This question resolves positively if some person or group credibly announces the existence of an AI that can generate appropriate videos at least 10 seconds long from arbitrary prompts (similar to the way DALL-E generates images from arbitrary prompts) and provides examples.
This is question #50 in the Astral Codex Ten 2023 Prediction Contest. The contest rules and full list of questions are available here. Market will resolve according to Scott Alexander’s judgment, as given through future posts on Astral Codex Ten.
I think this would count.
Text to video
examples are 5-10 seconds long
Can take any text as imput
Yeah, this should have been resolved “Yes” before the prediction contest even started.

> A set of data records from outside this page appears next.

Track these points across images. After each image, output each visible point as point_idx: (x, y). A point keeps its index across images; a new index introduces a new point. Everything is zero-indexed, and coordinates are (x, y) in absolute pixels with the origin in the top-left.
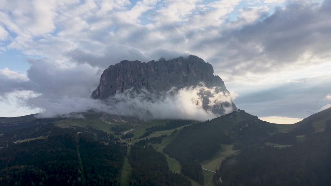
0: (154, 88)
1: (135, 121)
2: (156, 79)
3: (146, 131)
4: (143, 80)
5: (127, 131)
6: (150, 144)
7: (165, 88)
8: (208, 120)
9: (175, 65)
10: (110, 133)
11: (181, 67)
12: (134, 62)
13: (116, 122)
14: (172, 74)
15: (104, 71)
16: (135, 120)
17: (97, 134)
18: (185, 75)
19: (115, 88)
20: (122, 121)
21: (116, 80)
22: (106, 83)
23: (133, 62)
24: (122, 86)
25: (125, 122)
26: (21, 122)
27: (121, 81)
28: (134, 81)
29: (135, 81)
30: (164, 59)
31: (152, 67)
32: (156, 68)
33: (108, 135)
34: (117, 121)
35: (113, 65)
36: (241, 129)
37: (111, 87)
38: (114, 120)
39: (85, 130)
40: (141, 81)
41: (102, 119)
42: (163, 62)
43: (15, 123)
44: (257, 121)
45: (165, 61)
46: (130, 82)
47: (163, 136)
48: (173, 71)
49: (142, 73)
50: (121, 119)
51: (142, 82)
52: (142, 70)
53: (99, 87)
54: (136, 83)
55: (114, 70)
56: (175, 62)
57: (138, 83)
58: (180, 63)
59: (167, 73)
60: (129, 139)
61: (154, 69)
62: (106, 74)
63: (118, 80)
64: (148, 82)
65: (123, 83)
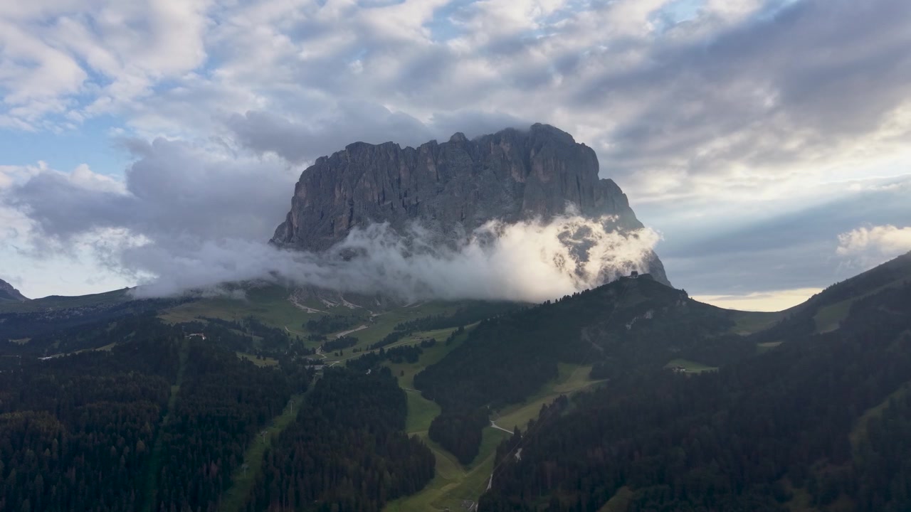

This very clearly counts for the resolution criteria as stated, these videos are 10 seconds long and generated from arbitrary prompts.
The only remaining uncertainty is whether Scott’s going to say “lol this one isn’t good enough” for some incoherent reason.

@MichaelRobertson that's not a production service tho. It might be in the future but I cannot sign up and create video (currently) like one can sign up for DALL-E and create images.

@Kronopath you are seeing Meta AI's cherry picked results on that web page. You cannot use this as a service making it very different from DALL-E
@21eleven Doesn’t matter, none of that is in the resolution criteria. All that’s required is if someone “credibly announces the existence of [such] an AI […] and provides examples”. No need for this to become a production service or provide non-cherry-picked examples.

You know this market is high on hopium bc it is above the image compositionality related market.:
https://manifold.markets/ACXBot/41-will-an-image-model-win-scott-al?r=MjFlbGV2ZW4

@PhilWheatley That’s cool. But why does it say google when they don’t work at google??

@PhilWheatley And for the record I absolutely think this is gonna happen. It just didn’t happen last April. Maybe this April though…
@BTE im not really sure why google is mentioned in the title and video, as its not mentioned in the paper: https://tuneavideo.github.io
sorry, dont have an answer for you.
@BTE @PhilWheatley This project was built on top of googles "Nerfies" project (https://github.com/google/nerfies). They haven't released their code yet, but if its just a custom data set they trained against, it would make sense to call it "Googles AI".

@PhilWheatley I don't think that counts as it requires an input video to style transfer onto where that style transfer is based on some user text. A DALL-E for videos would be based on a text prompt alone.
This should resolve True, here is a paper:
https://arxiv.org/abs/2204.03458
And here is an example:
https://video-diffusion.github.io/

@MichaelRobertson I can tell you for certain this is not going to resolve YES based on something published last April. Those videos are more like gifs than videos. As evidenced by the fact that they embedded dozens of them on a single webpage (though it still crashed almost immediately so somewhere between gif and video.

@PhilWheatley Is that a serious question? How many videos do you watch in a constant 3 second loop?

@PhilWheatley Dude, if it was a video they would call it a video instead of a gif. You aren’t going to convince me. And it’s irrelevant because, again, that paper was published last April. That clearly means @ScottAlexander doesn’t think gifs are videos and his opinion is the only one that matters.
@BTE ? are you serious? why do they call things gif's instead of pictures then? or why are some videos mpegs? if you are going to use a file format to define it then there are no pictures on the internet, only jpegs, gif's etc. no videos only avi, mpg's etc. and im not arguing in favour of that paper to be clear, just that gif and video are not distinct from each other, both are a slideshow of images.

Videos are a natural extension of images, and the constraint of having to be coherent over time means it's not so much more information, so YES seems understandable.
I think images have a closer semantic tie to the model than videos would, though; so it will be much harder to train good-quality videos. Something like Danbooru can have dozens of tags on an image, and most of them it's clear the specific section of image that "red ribbon" refers to.
There are some videos that would be easier(small variations on a single scene(like a butterfly flapping its wings in a loop), videos of 3D scenes with geometric shapes(like raytracing demos)), but if it means the DeepDream-style where you start with an image and repeatedly make it "look more like the prompt". I think those would struggle with videos that aren't just small variations on an image.